#### [Exercises]
1. Name every area of a lone attacker's life that, according to the article on white supremacist lone attackers below, attention tends to turn to after a white supremacy-inspired killing.
2. In the article on white supremacist lone attackers below, what position does Amarnath Amarasingam hold?
3. Pick up the article on white supremacist lone attackers below after its final sentence and continue writing it.

#### [Text provided]
__________

The white supremacist movement has for decades encouraged lone attackers as part of a “leaderless resistance” strategy, Ramalingam said, in which extremists operate independently to commit violence and are in turn celebrated and copied by other killers. The result is that rather than a visible terror cell or gang, would-be perpetrators form an amorphous mass that is harder for law enforcement to target.
“It’s not an approach that’s entirely dissimilar from some of the tactics that were adopted by ISIS and other groups,” Ramalingam said.
In ISIS, however, there was a more centralised leadership structure and a common procedure for promoting attacks. An ISIS supporter may never have met with any of the group’s leaders, but they usually made it clear they were acting on behalf of the group.
“In some ways, this was easier with [al Qaeda] and ISIS because individuals acting on their behalf expressed allegiance to the group in noticeable ways,” said Amarnath Amarasingam, a senior research fellow at the Institute for Strategic Dialogue, a counter-extremism think tank. “It’s not always the case with neo-Nazi or white nationalist groups.”
These attackers don’t have a centralised group to pledge allegiance to and don’t always state in plain terms they are acting on behalf of white nationalism, which can lead to speculation from politicians and the media about their motivations. When there is a white supremacy-inspired killing perpetrated by a lone actor, the focus more often turns to the individual’s psychological history, family background and criminal record. Although non-white extremists are rarely granted the same rich biographical details, Ramalingam says these individual stories do offer important context for attackers. But the overemphasis on white supremacists’ backstories also tends to ignore their place in the broader movement.

__________

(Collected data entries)

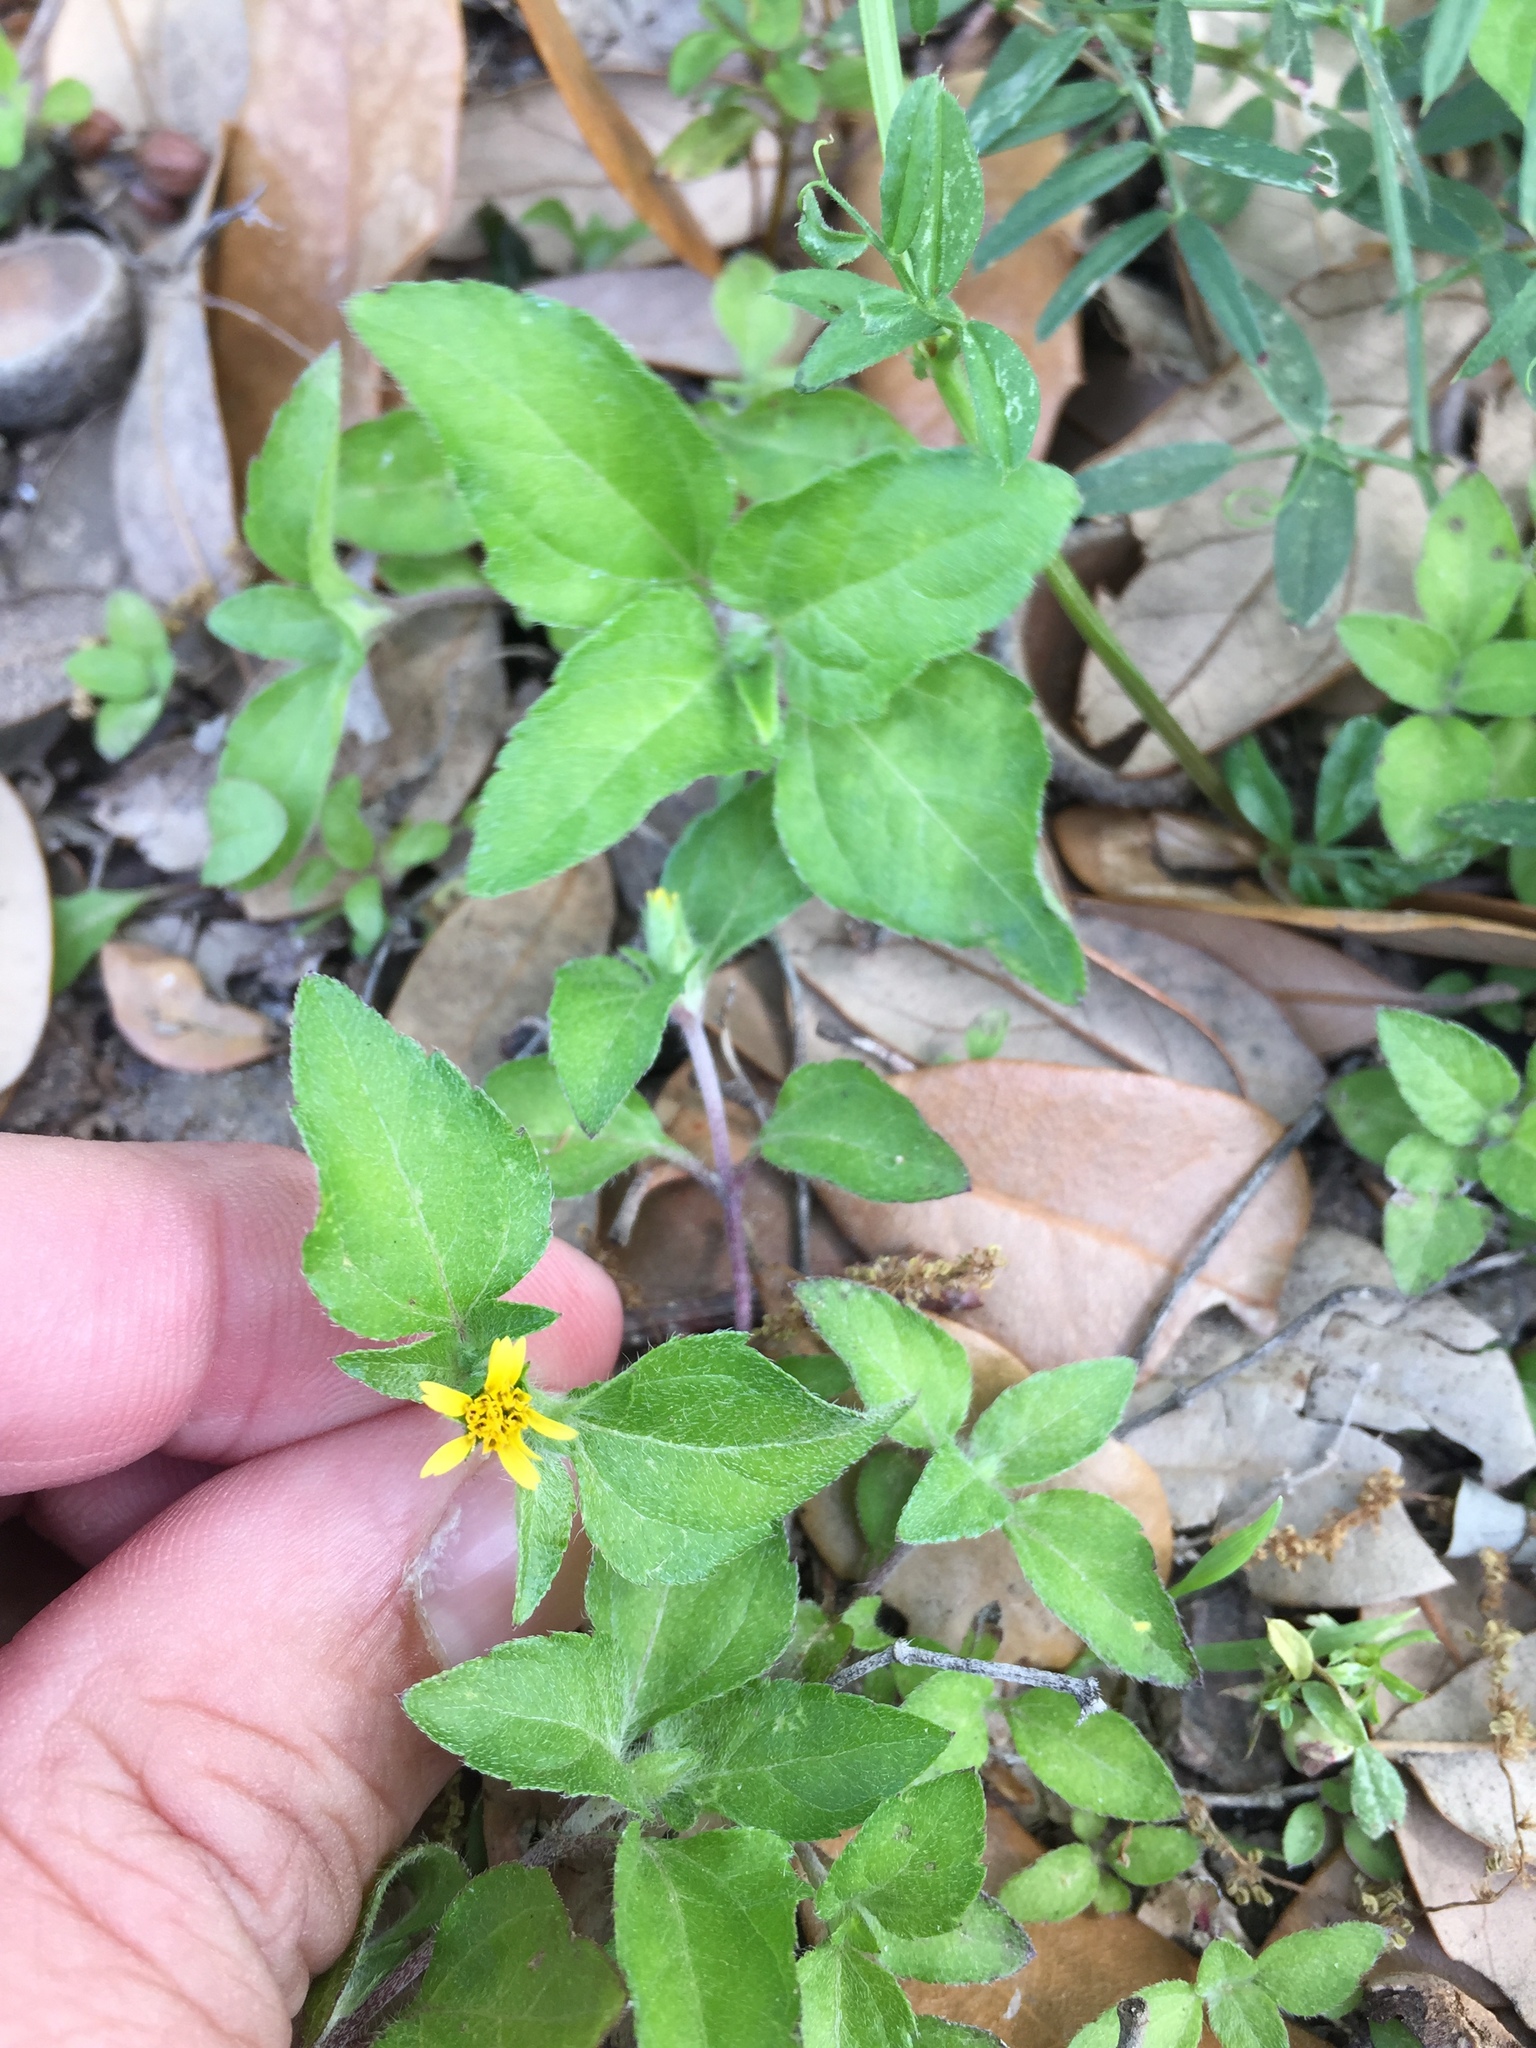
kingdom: Plantae
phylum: Tracheophyta
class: Magnoliopsida
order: Asterales
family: Asteraceae
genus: Calyptocarpus
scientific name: Calyptocarpus vialis
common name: Straggler daisy
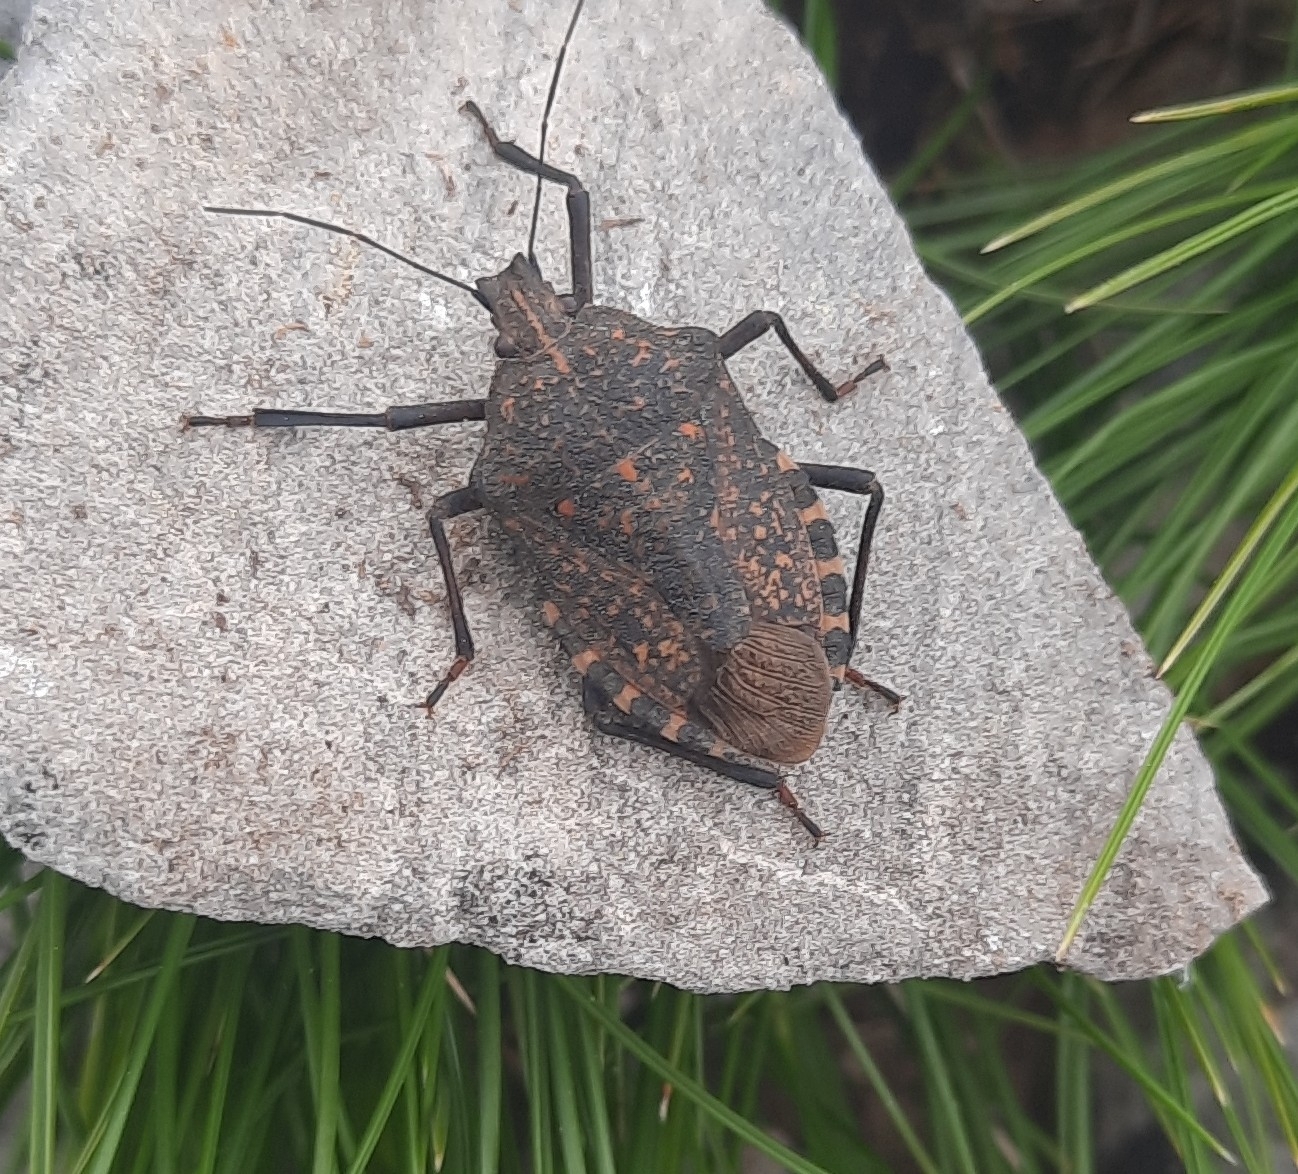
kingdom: Animalia
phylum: Arthropoda
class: Insecta
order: Hemiptera
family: Pentatomidae
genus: Apodiphus
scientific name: Apodiphus amygdali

__________

#### [Answers per task]
1. Psychological history, family background, criminal record

2. He is a senior research fellow at the Institute for Strategic Dialogue.

3.
“It’s quite easy to dismiss them as lone actors with a mental illness or crazy kids playing video games,” Amarasingam said. “We have to start seeing white nationalism as a coherent ideology — with ideologues, with writings and literature, with symbols, with music, with culture — in order to combat it effectively.”
When lawmakers focus on mental health or video games, they are also deflecting responsibility from those who have emboldened the white supremacist movement, from President Donald Trump to far-right pundits that traffic in anti-immigrant hysteria. It is easier to blame self-radicalisation and mental illness than it is to acknowledge a congressman promoting the same racist conspiracy theory that served as the title of the Christchurch shooter’s manifesto, and that mass killings — like that in El Paso — do not happen in a vacuum.
Accurately addressing white nationalism would require lawmakers to admit that they are sometimes accessories to its growth, as Trump and others within the Republican Party derive much of their support from playing to the worst of white grievance politics. The result is a dynamic that former President Barack Obama called out in a lengthy statement on Monday that appeared to be directly aimed at the president.
“There are indications that the El Paso shooting follows a dangerous trend: troubled individuals who embrace racist ideologies and see themselves obligated to act violently to preserve white supremacy,” Obama said.
“We should soundly reject language coming out of the mouths of any of our leaders that feeds a climate of fear and hatred or normalises racist sentiments; leaders who demonise those who don’t look like us, or suggest that other people, including immigrants, threaten our way of life, or refer to other people as sub-human, or imply that America belongs to just one certain type of people.”